「喂……」站在身後的女人出聲了。
「臭小子,你們倒是很恩愛嘛,靜怡還下落不明,你們好意思躲在這裡摟摟抱抱?裘伊,我他媽真是看錯你了!」
外頭爆閃的閃電和雷聲巨響此刻彷彿在裘伊的腦海裡重現,站在他們後面的女人不是詭異的白袍女,而是下樓查看情況的沈千藍。
「等等!千藍,妳聽我解釋,這是有原因的!剛才有個穿白袍的恐怖女人走進來,她是來抓青華的。」
「穿白袍的女人?小鬼,你睡傻了是吧?整個大廳除了你們兩個狗男女以外還有誰在?」沈千藍厲聲質問。
裘伊連忙掙脫衛青華的懷抱,站起來一看,那個白袍女人確實不見蹤影。
「不可能啊,剛才她明明走到我們後面……為什麼會變成千藍了呢?」
衛青華突然說道:「千藍,你別怪裘伊,是我主動抱他的,都是我的錯,我不知道妳這麼在意他。」
「不……不是這樣!」裘伊哀號一聲:「剛才真的有人,青華,妳不是很怕她嗎?」
衛青華嘻嘻一笑,清純的大眼睛裡閃過一絲狡獪神色:「哪有這種事?裘伊,說謊也要編得像一點,不然我們豈不是讓千藍誤會了嗎?」
「夠了,我不想看你們演的爛肥皂劇。靜怡還生死未卜,拜託你們行行好,別再讓我心煩了。」沈千藍哀傷說道,她緊咬著下唇,氣沖沖的離開。
裘伊啞口無言,他從未見過沈千藍露出如此悲傷的神色,不由得心痛如絞。
他不明白為什麼衛青華不肯說出真相,難道這一切都是他的幻覺?
衛青華起身高舉雙手伸了個懶腰:「我去洗澡了,裘伊,不用擔心靜怡,我跟你說過她會沒事的。」
「我不懂妳的意思。」
「等一下……等一下你就會明白了。」衛青華清爽的笑著,就像JUJU雜誌裡無瑕脫俗的美少女。
裘伊回到房間,見沈千藍獨自一人坐在窗邊,想要上前解釋剛才的狀況,沈千藍卻把他當空氣,根本不理會他。
遭到刻意無視,裘伊嘆了口氣,沈千藍蠻牛一般執拗的脾氣,一發作起來就無人可擋,他盤腿坐在趙品賜身旁,他發出細微的鼾聲,睡得像條死豬。
浴室裡水聲淅瀝作響,衛青華正在盥洗,裘伊和沈千藍彼此默然無語,打從相識以來,不曾覺得對方如此陌生。
「衛青華為什麼會說那種話,她是不是有什麼事瞞著我們?那女人跟她又是什麼關係?衛青華說白袍女不是人,也就是說衛青華對白袍女早有認知,不是第一次見到她。
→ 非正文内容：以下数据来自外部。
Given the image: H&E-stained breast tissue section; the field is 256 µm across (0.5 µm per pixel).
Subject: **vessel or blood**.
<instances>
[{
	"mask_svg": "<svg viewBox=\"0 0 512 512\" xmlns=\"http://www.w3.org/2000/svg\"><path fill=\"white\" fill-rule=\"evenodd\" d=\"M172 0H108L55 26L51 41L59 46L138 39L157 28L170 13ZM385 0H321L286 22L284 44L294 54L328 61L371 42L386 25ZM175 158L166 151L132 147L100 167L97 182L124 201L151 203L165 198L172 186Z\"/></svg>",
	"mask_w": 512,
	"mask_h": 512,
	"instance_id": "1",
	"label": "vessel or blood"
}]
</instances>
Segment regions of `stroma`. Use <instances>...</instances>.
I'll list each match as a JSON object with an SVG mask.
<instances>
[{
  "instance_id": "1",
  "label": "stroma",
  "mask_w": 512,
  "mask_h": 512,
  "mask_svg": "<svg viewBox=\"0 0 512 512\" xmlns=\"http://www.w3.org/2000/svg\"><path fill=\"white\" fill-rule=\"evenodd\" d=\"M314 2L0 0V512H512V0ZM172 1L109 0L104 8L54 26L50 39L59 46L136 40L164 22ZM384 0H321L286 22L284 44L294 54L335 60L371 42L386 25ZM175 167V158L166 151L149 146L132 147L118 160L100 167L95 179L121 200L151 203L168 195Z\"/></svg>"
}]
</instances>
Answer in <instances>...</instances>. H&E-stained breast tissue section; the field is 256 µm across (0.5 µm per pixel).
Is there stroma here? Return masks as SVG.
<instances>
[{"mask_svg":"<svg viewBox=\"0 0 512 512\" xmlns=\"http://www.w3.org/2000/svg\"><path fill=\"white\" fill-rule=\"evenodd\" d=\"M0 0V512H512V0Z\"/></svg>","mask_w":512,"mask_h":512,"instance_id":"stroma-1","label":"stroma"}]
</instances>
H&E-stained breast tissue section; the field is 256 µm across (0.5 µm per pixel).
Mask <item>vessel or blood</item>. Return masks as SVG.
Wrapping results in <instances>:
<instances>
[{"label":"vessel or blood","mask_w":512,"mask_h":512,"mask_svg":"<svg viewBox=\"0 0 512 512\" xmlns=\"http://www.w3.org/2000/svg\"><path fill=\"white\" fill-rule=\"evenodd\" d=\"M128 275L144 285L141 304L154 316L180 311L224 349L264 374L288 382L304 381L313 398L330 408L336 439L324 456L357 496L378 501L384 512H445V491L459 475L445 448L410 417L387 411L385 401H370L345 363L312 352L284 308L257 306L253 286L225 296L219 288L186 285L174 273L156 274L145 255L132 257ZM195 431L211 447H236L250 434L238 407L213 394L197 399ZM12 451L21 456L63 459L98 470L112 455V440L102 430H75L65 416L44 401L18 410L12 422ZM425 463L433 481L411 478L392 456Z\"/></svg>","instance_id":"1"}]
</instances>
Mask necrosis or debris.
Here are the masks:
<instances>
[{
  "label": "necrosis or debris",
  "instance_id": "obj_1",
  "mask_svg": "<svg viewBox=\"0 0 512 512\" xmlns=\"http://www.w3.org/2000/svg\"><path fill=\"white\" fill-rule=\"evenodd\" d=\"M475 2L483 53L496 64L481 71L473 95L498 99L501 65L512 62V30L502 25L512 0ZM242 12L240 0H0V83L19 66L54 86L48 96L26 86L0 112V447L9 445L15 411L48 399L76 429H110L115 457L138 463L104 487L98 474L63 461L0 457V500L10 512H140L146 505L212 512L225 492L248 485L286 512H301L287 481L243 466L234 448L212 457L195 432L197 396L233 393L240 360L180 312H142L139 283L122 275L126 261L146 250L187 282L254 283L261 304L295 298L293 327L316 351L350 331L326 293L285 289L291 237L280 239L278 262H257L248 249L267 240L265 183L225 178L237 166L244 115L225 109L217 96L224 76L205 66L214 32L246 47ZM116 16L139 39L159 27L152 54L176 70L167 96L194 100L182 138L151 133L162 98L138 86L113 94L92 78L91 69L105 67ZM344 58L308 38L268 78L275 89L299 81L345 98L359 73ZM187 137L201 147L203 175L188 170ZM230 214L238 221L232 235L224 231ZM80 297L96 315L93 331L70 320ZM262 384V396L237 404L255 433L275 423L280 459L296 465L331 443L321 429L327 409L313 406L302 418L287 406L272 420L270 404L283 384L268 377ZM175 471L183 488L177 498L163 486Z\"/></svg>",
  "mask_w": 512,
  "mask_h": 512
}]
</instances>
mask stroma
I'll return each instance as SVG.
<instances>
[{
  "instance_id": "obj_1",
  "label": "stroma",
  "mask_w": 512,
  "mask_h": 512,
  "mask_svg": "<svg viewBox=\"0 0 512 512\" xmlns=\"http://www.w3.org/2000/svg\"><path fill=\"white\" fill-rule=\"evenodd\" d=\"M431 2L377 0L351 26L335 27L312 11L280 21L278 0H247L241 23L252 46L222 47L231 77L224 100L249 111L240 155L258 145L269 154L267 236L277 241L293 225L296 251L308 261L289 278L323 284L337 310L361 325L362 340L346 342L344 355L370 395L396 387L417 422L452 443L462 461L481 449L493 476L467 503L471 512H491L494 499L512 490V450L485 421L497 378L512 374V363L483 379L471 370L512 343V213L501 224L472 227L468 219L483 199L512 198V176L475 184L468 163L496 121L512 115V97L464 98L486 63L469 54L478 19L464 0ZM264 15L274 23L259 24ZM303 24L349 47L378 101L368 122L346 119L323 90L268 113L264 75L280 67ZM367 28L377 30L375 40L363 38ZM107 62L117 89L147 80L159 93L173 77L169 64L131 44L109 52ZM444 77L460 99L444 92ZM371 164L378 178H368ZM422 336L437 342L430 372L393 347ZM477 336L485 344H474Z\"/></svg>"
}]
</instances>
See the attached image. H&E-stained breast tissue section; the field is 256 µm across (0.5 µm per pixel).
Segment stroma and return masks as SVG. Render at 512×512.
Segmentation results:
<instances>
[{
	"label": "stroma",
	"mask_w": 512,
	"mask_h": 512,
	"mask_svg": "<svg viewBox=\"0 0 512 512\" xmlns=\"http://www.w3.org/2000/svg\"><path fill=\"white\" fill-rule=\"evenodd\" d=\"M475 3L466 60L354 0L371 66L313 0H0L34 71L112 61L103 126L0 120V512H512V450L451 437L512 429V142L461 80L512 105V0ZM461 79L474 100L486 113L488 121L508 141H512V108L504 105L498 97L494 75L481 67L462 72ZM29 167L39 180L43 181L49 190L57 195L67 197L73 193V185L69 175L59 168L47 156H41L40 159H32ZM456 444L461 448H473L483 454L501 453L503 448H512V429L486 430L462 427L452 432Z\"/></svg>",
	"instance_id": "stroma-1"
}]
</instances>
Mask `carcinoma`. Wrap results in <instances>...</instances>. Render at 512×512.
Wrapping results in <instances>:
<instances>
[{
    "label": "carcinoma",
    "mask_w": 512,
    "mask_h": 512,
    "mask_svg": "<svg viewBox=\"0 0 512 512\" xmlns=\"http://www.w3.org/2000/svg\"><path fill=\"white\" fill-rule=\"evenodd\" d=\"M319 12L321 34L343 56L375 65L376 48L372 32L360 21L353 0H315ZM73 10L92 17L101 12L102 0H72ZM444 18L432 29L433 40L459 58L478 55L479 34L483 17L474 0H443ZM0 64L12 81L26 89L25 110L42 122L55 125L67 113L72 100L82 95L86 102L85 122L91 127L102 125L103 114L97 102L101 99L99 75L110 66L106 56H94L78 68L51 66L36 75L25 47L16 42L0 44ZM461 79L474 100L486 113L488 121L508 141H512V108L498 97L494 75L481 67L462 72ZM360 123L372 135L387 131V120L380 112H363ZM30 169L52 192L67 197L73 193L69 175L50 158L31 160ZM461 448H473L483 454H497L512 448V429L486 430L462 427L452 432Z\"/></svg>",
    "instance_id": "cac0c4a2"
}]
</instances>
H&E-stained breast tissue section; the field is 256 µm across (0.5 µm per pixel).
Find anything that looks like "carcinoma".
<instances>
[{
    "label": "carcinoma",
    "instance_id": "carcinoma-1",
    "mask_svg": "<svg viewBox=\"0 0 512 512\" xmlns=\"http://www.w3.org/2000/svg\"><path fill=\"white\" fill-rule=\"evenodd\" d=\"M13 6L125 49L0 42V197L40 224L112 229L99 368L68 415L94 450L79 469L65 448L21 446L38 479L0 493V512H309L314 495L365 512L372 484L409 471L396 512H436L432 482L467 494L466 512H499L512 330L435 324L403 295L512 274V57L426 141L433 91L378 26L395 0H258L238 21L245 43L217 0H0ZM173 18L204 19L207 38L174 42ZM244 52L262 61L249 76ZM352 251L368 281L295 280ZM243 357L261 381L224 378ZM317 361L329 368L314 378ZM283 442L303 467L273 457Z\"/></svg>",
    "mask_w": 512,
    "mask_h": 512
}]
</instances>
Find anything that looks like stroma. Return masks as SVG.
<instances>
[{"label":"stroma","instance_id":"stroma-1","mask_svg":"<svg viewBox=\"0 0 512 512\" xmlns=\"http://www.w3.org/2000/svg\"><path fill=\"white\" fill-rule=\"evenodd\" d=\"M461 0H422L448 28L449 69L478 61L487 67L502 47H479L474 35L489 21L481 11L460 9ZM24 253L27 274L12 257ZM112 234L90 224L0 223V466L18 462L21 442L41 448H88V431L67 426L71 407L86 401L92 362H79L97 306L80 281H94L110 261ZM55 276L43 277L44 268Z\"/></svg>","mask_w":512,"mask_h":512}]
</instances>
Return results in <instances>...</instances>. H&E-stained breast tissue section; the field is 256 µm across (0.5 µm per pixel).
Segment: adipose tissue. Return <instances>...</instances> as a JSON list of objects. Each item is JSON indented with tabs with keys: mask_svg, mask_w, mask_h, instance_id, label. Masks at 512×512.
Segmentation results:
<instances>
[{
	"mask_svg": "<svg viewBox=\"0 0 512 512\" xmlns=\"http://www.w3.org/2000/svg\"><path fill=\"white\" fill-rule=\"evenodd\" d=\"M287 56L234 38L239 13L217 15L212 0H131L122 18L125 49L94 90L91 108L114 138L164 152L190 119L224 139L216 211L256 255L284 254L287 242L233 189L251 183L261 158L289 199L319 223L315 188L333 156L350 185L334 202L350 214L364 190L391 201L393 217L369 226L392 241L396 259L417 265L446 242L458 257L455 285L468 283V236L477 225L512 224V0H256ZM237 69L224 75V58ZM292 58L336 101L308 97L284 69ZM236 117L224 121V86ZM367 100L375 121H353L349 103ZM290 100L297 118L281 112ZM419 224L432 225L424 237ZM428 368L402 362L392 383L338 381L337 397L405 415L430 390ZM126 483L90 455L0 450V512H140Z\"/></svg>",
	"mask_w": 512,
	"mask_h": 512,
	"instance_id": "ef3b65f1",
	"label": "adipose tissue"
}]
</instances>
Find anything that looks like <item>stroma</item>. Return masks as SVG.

」裘伊思索著。
「她說靜怡不會有事,但是剛才她已經騙了我一次,我還應該相信她嗎?等等……就算不相信也不會改變任何現狀,還是只能等待救援的消息。」
思考之間,窗外雨勢漸小,而房內的電話鈴聲恰好在這時候響起。
「我接。」裘伊與沈千藍異口同聲,兩人的手在聽筒上交疊。
沈千藍迅速把手抽回,斥道:「你別碰我。」
裘伊做了個抱歉的表情,接起電話。
「是民宿老闆打來的,他說救難隊搜索了一下午都沒有發現靜怡,可能被沖到很遠的地方去了。」
沈千藍頹然坐倒,抱著頭痛苦呻吟:「為什麼我老是碰到這種事?兩年前那時候也是……一場小旅行卻死了三個同學。幫不認識的人收屍無所謂,可是我不願意幫朋友送終啊!我又不是那個人,沒辦法冷酷的面對這一切!」
沈千藍再度提起她不願直言的「那個人」,裘伊雖聽在耳裡,卻不願追問,沈千藍只是情緒激動脫口而出罷了,那個人和她有著裘伊所不知道的過去,就如同裘伊的心裡也有個缺口,離開海琳所留下的大洞。
叩叩。
房門被人敲了兩下。
裘伊上前開門,手才剛握上門把,卻感覺到一陣異樣的冰涼,圓形的金屬門把上甚至沁出粒粒水珠。
裘伊把門拉開一條縫,探頭出去看了看,眼前一片白茫茫,他抬起頭,卻看見一張蒼白詭譎的笑臉。
「嗨,你好。」濕淋淋的白袍女竟然無聲無息的站在門口,咧開嘴角向裘伊打招呼。
裘伊哇的一聲大叫,連滾帶爬地往後退,沈千藍瞪大眼睛,這才明白原來剛才裘伊所說的全部屬實,她又讓衛青華給騙了。
「妳是誰!」沈千藍把裘伊拉到身後,靈異現象對她來說是家常便飯,當下立刻護著害怕的裘伊。
「唉呀……那個,我能借條毛巾嗎?」女人說話的聲音單調呆板,毫無情緒起伏。
「妳來這裡做什麼?」沈千藍擺出防衛姿態。
「我找妳們找得好辛苦,先借條毛巾給我不為過吧。」女人的臉部表情雖然在笑,語氣卻全無笑意。
白袍女的身上透出濃濃的消毒水味,彷彿淋濕她的不是雨水而是漂白水似的。
裘伊心內毛得不得了,他最怕這種怪異的人,或者非人的東西。
「妳們不要害怕,我不是鬼,只是身體不大好,臉色有點蒼白。」女人一笑,主動向兩人解釋,似乎已經很習慣常常被人誤認為是女鬼。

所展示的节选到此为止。